- Venue: SEC Centre, Glasgow
- Date: August 2 2026
- Competitors: 9 from 9 nations

Medalists
| gold medal | Sydnee Andrews | New Zealand |
| silver medal | Richelle Soppi Mbella | Cameroon |
| bronze medal | Karra Hanna | Bahamas |
| bronze medal | Marthe Gnacadja Avaro | Gabon |

= Judo at the 2026 Commonwealth Games – Women's +78 kg =

Judo competition

The Women's +78 kg judo competitions at the 2026 Commonwealth Games in Glasgow, Scotland took place on August 2 at the SEC Centre.

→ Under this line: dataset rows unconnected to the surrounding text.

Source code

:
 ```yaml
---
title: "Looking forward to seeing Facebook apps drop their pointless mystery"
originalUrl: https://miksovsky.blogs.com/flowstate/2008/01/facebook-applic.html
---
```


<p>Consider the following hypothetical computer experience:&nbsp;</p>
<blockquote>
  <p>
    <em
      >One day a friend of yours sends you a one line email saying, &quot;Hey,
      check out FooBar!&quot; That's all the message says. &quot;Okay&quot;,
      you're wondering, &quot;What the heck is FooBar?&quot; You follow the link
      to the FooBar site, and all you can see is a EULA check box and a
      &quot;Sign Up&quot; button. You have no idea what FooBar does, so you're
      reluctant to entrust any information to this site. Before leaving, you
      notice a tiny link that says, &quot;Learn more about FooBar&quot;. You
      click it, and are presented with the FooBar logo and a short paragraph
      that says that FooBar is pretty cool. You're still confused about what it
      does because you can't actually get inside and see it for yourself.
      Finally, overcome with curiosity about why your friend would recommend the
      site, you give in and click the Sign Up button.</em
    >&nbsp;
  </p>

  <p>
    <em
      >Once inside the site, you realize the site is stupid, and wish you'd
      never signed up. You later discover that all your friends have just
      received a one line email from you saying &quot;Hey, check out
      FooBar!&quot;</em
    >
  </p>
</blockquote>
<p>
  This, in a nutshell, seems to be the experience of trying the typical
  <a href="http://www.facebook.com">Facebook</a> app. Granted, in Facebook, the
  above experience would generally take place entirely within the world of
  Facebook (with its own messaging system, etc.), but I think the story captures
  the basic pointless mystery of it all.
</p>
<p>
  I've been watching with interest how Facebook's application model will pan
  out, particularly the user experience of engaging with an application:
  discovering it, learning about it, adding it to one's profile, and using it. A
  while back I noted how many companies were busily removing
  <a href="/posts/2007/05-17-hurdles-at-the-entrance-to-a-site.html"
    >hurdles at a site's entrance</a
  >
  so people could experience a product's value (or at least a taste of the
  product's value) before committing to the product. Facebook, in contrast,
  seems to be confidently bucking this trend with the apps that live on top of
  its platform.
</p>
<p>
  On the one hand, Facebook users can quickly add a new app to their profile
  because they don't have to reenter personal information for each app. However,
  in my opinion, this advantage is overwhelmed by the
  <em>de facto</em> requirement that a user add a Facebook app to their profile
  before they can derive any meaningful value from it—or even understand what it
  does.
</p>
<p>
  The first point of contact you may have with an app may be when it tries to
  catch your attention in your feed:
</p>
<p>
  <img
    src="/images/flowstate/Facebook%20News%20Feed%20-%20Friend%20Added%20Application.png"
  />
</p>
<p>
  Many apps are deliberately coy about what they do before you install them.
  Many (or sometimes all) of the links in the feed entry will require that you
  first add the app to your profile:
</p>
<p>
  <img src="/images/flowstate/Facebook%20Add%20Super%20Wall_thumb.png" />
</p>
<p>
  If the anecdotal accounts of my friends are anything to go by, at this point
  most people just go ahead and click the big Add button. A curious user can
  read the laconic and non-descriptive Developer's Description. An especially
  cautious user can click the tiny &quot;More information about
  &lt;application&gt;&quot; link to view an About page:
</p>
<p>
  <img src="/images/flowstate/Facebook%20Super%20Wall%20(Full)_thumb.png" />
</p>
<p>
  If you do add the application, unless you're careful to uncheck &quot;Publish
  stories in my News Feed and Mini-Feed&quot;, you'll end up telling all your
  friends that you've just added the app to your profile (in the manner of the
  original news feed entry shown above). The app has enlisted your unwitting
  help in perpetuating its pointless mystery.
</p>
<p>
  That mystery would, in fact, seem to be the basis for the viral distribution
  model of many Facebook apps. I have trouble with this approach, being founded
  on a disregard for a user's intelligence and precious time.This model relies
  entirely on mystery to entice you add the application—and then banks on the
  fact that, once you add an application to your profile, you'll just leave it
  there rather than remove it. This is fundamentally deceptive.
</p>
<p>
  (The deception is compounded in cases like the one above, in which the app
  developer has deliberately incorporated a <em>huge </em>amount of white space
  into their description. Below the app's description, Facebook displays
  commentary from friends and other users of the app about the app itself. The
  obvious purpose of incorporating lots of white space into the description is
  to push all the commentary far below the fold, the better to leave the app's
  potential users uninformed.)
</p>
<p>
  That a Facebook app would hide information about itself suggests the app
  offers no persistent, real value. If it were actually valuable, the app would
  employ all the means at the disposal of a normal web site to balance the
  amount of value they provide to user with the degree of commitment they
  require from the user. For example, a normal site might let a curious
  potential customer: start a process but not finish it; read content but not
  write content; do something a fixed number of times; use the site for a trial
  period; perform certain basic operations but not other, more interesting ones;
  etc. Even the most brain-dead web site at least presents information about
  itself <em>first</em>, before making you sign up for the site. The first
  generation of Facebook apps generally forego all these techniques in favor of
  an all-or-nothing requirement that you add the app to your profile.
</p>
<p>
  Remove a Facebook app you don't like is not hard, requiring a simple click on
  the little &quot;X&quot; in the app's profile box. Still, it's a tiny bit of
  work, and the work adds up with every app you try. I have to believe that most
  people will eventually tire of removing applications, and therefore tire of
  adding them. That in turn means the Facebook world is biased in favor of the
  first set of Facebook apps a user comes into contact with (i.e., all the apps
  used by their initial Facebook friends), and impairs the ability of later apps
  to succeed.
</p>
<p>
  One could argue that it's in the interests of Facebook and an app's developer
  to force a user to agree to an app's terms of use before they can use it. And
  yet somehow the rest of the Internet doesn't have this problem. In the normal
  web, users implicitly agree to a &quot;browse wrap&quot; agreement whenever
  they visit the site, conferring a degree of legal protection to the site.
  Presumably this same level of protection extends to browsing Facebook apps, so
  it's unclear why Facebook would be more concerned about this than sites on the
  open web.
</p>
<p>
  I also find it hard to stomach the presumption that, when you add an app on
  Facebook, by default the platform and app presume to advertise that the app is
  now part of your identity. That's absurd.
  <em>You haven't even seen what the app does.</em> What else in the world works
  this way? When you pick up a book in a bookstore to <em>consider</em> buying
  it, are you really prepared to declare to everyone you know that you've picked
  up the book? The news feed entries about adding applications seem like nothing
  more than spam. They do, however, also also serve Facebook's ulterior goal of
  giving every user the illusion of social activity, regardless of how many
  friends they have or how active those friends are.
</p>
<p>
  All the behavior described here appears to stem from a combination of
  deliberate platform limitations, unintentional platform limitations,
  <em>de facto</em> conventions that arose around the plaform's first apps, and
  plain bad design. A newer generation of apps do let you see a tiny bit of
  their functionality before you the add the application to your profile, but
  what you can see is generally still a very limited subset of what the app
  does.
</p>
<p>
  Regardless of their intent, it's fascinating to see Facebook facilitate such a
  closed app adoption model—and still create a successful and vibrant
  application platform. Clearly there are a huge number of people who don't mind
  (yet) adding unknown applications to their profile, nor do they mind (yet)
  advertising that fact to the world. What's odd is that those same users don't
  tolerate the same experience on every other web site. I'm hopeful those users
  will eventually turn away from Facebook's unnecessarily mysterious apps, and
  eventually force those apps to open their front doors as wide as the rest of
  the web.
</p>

Nine judoka, representing nine nations, will contest the class.

== Seedings ==
The following judoka were seeded in advance of the draw:

Women's +78 kg
| Seed | Judoka | Nation |
|---|---|---|
| 1 | Sydnee Andrews | New Zealand |
| 2 | Richelle Soppi Mbella | Cameroon |
| 3 | Karra Hanna | Bahamas |
| 4 | Marthe Gnacadja Avaro | Gabon |
| 5 | Amandah Payet | Seychelles |
| 6 | Essohanam Koro | Togo |
| 7 | Tulika Maan | India |
| 8 | Gabriella Wood | Trinidad and Tobago |

==Results==

=== Repechage path ===

Competitors who are eliminated in the quarter finals enter the repechage in the first round; the winners face the losing semi finalist from the opposite half of the draw for bronze.